Dunia pendidikan berbasis pesantren atau sekolah Islam modern kini mulai beradaptasi dengan kebutuhan zaman yang menuntut kemandirian ekonomi. Di SMP Madina School, semangat ini diwujudkan melalui program unggulan yang mencetak para pengusaha muda melalui sektor agribisnis. Dengan mengusung konsep santripreneur, sekolah ini memberikan ruang bagi para siswanya untuk mempelajari seluk-beluk dunia usaha sejak dini. Fokus utama mereka saat ini adalah mengembangkan budidaya jamur tiram, sebuah komoditas pangan yang memiliki permintaan pasar sangat tinggi namun relatif mudah untuk dibudidayakan di lingkungan sekolah.
Pemilihan komoditas jamur bukan tanpa alasan. Budidaya jamur tidak memerlukan lahan yang sangat luas dan bisa dilakukan di dalam ruangan dengan suhu yang terkontrol. Siswa diajarkan bagaimana menyiapkan baglog sebagai media tanam, menjaga tingkat kelembapan ruangan, hingga teknik sterilisasi agar jamur tidak terkontaminasi oleh bakteri atau jamur liar lainnya. Di SMP Madina School, kegiatan ini terintegrasi ke dalam kurikulum prakarya dan kewirausahaan, sehingga siswa mendapatkan nilai akademik sekaligus pengalaman praktis yang sangat berharga untuk masa depan mereka.

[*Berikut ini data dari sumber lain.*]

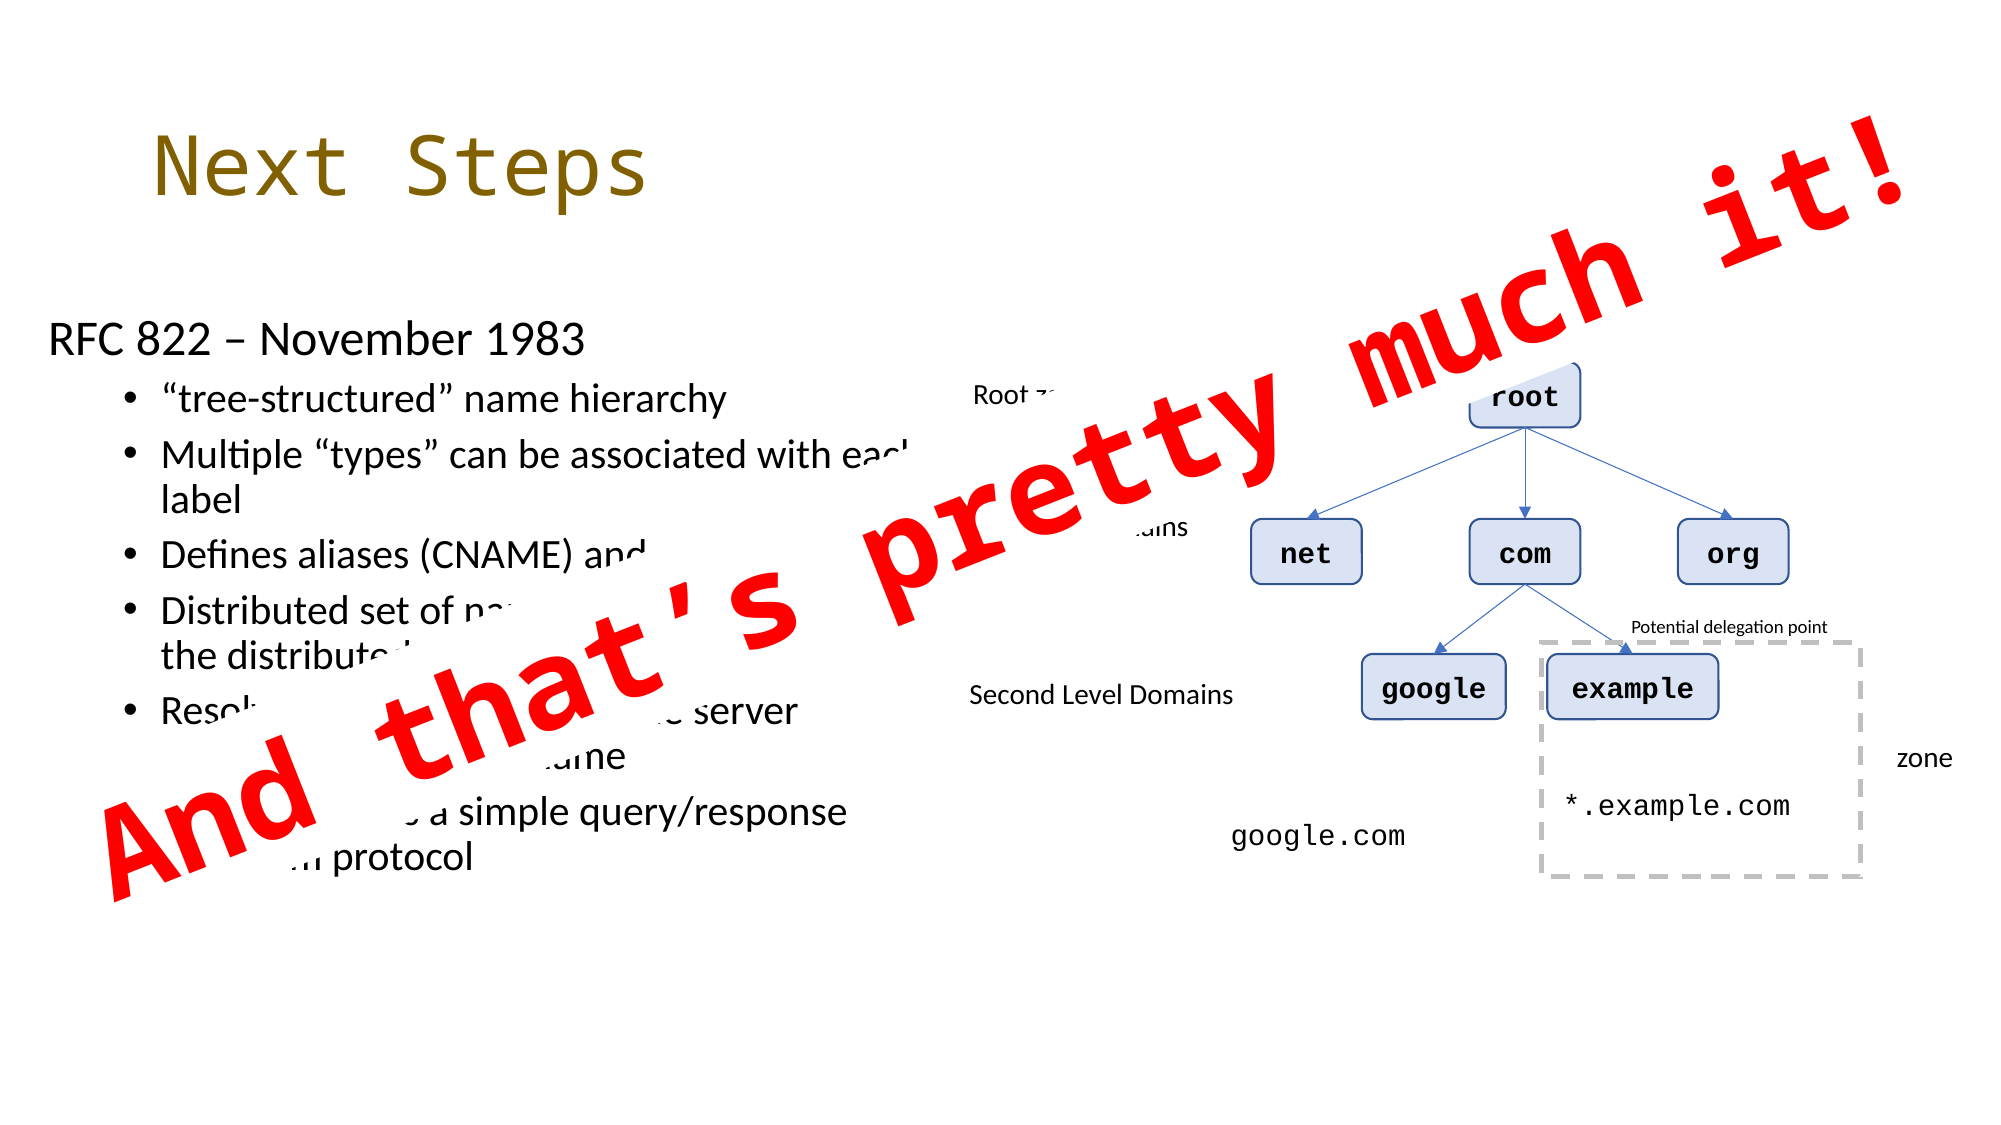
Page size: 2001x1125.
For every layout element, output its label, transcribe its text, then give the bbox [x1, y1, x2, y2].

text_box And that’s pretty much it! [51, 430, 951, 940]
title Next Steps [137, 59, 1863, 278]
text_box And that’s pretty much it! [1125, 59, 1954, 362]
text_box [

Menjadi seorang pengusaha jamur menuntut ketelatenan dan kejelian. Para siswa harus memantau pertumbuhan miselium secara berkala. Mereka belajar bahwa dalam bisnis pertanian, konsistensi adalah kunci utama. Jika suhu ruangan terlalu panas atau terlalu kering, pertumbuhan jamur akan terhambat. Hal ini melatih kepekaan siswa terhadap detail-detail teknis yang sering kali terabaikan. Selain itu, mereka juga diajarkan cara melakukan pemanenan yang benar agar tidak merusak media tanam, sehingga satu baglog bisa menghasilkan beberapa kali panen dalam satu siklus.
Setelah proses produksi berjalan lancar, tantangan berikutnya yang dihadapi para siswa adalah aspek pemasaran. Di sinilah mentalitas santripreneur benar-benar diuji. Mereka belajar cara melakukan branding, menentukan harga jual yang kompetitif, hingga mencari saluran distribusi yang tepat. Produk jamur dari sekolah ini tidak hanya dijual dalam bentuk mentah, tetapi juga diolah menjadi berbagai produk turunan seperti keripik jamur atau jamur krispi. Inovasi produk ini bertujuan untuk meningkatkan nilai tambah (value added) sehingga keuntungan yang diperoleh bisa lebih besar dibandingkan hanya menjual jamur segar.